B. Le modèle français
d’intégration des étrangers (Peng)
Tournon et Greven-Borde
distingue trois phases :
q
De 1950 à 1981, les immigrés sont considérés comme des
travailleurs temporaires ; malgré l’augmentation du nombre d’étrangers (de
1,7millions en 1954 à 3,4millions en 1975), les étrangers se sont vus refuser
des droits politiques fondamentaux comme la liberté d’association et ils avaient
l’obligation de la neutralité politique sinon expulsion immédiate. On leur
refusait des droits de citoyenneté afin d’encourager le retour chez eux.
q
De 1981 à 1985, notamment du fait de l’arrivée des socialistes au
pouvoir, on a développé une stratégie d’inclusion qui a crée des conditions
favorables à la participation des immigrés au processus politique français.

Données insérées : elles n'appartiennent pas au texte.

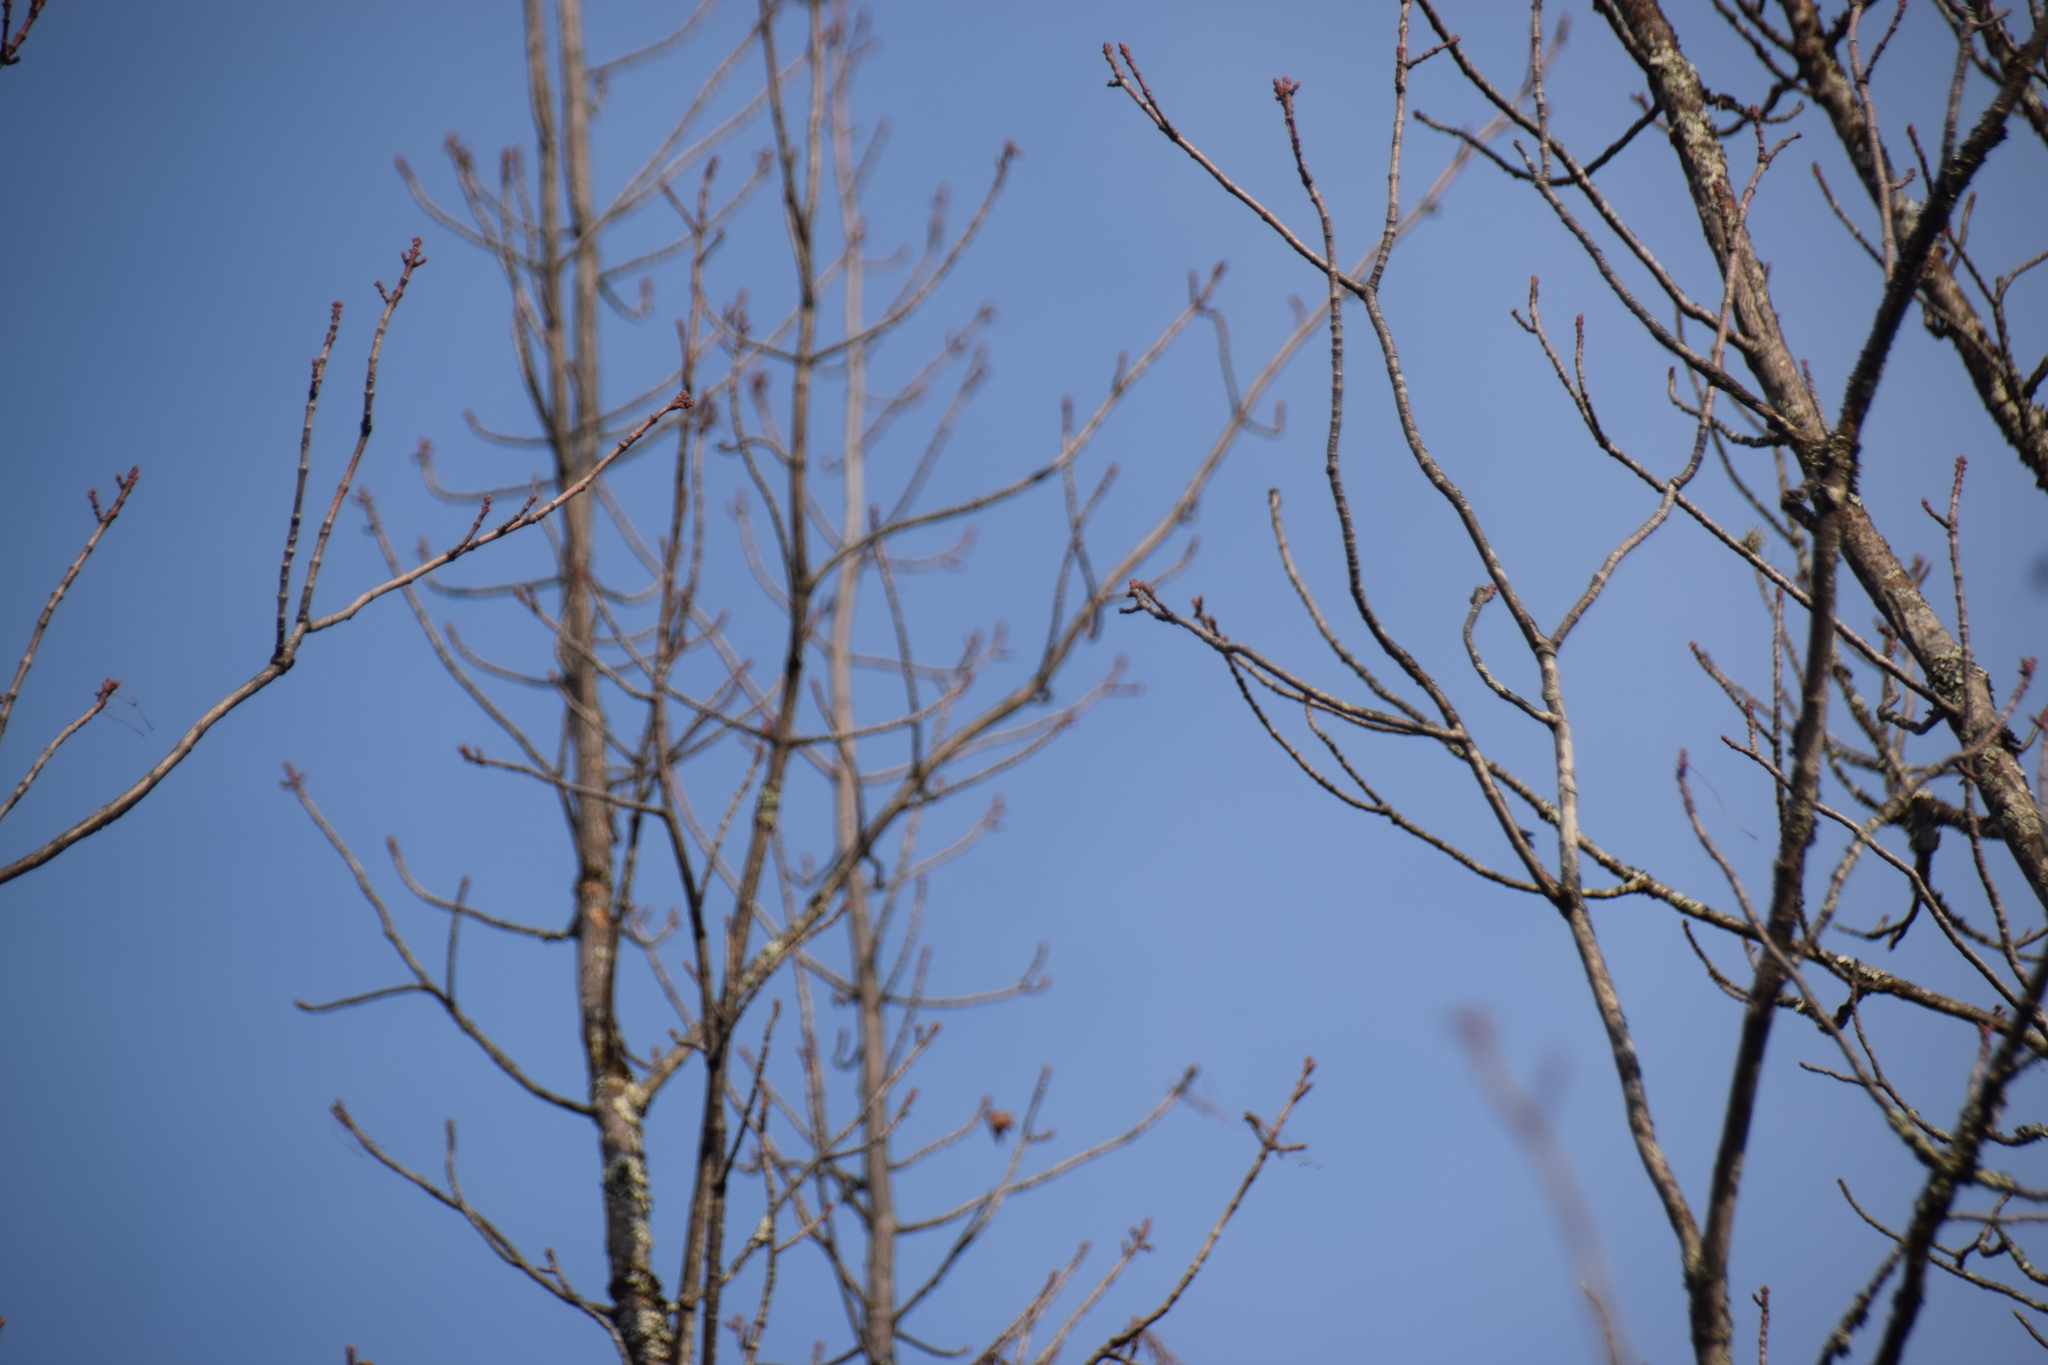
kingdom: Plantae
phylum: Tracheophyta
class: Magnoliopsida
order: Sapindales
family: Sapindaceae
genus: Acer
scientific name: Acer rubrum
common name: Red maple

Totale liberté d’association et le gouvernement lui-même finança quantité de
nouvelles associations d’immigrés.
q
Après 1985, développement du modèle républicain d’intégration,
impliquant d’une part le rejet d’une conception fermée de la nation comme celle
de l’extrême droite et d’autre part, une conception multiculturelle de la
nation.
Mais depuis la fin des années
80, il existe un réel malaise français concernant le modèle d’intégration
républicain qui fonctionne de plus en plus mal car il a une incapacité
croissante à assurer ses fonctions traditionnelles de socialisation. L’affaire
du foulard l’a bien montré.
C. Les paradoxes de
l’intégration : intégrer, n’est-ce pas nier l’identité de l’étranger
Pour tenter de répondre à cette
question, on peut reprendre en compte les arguments de Bruno Latour dans son
article « La République dans un foulard », pour qui « le travail de la
République laïque, c'est de détricoter et de retricoter des identités multiples,
ce n'est pas d'imposer un habit ». Pour Bernard Latour, c’est tout autant une
preuve d’intolérance d’obliger qqn à porter un signe d’appartenance comme c’est
le cas dans les pays islamiques que d’obliger qqn à ne pas en porter. Selon lui,
au négatif comme au positif, l'Etat se mêle d'imposer ou d'interdire la marque
d'un groupe donné et donc nie la différence de l’autre. Pour lui, le choix
d’une loi sur le voile, c’est un peu l’illusion d’une universalité vide de sens.
On ne doit pas exiger des individus qu’ils choisissent entre leur appartenance
culturelle et leur citoyenneté.
Sinon, il nous semble que ce
serait faire le jeu du néo-racisme. Idéologiquement, ce néo-racisme, entré en
France sur le complexe de l’immigration, s’inscrit dans le cadre d’un racisme
sans races. Un racisme dont le thème dominant n’est pas l’hérédité biologique,
mais l’irréductibilité des différences culturelles ; un racisme qui ne postule
pas la supériorité de certains groupes ou peuples par rapport à d’autres, mais
seulement la nocivité de l’effacement des frontières, l’incompatibilité des
genres de vie et des traditions. Il faudrait maintenir les distances
culturelles, ségréger les collectivités (la meilleure barrière étant encore la
frontière nationale).
Conclusion
Il faut donc avant tout songer à
accueillir l’étranger et pas seulement à l’assimiler à tout prix. On ne peut
envisager l’assimilation comme une suppression des différences, comme une fusion
de l’étranger-immigré dans la société d’accueil.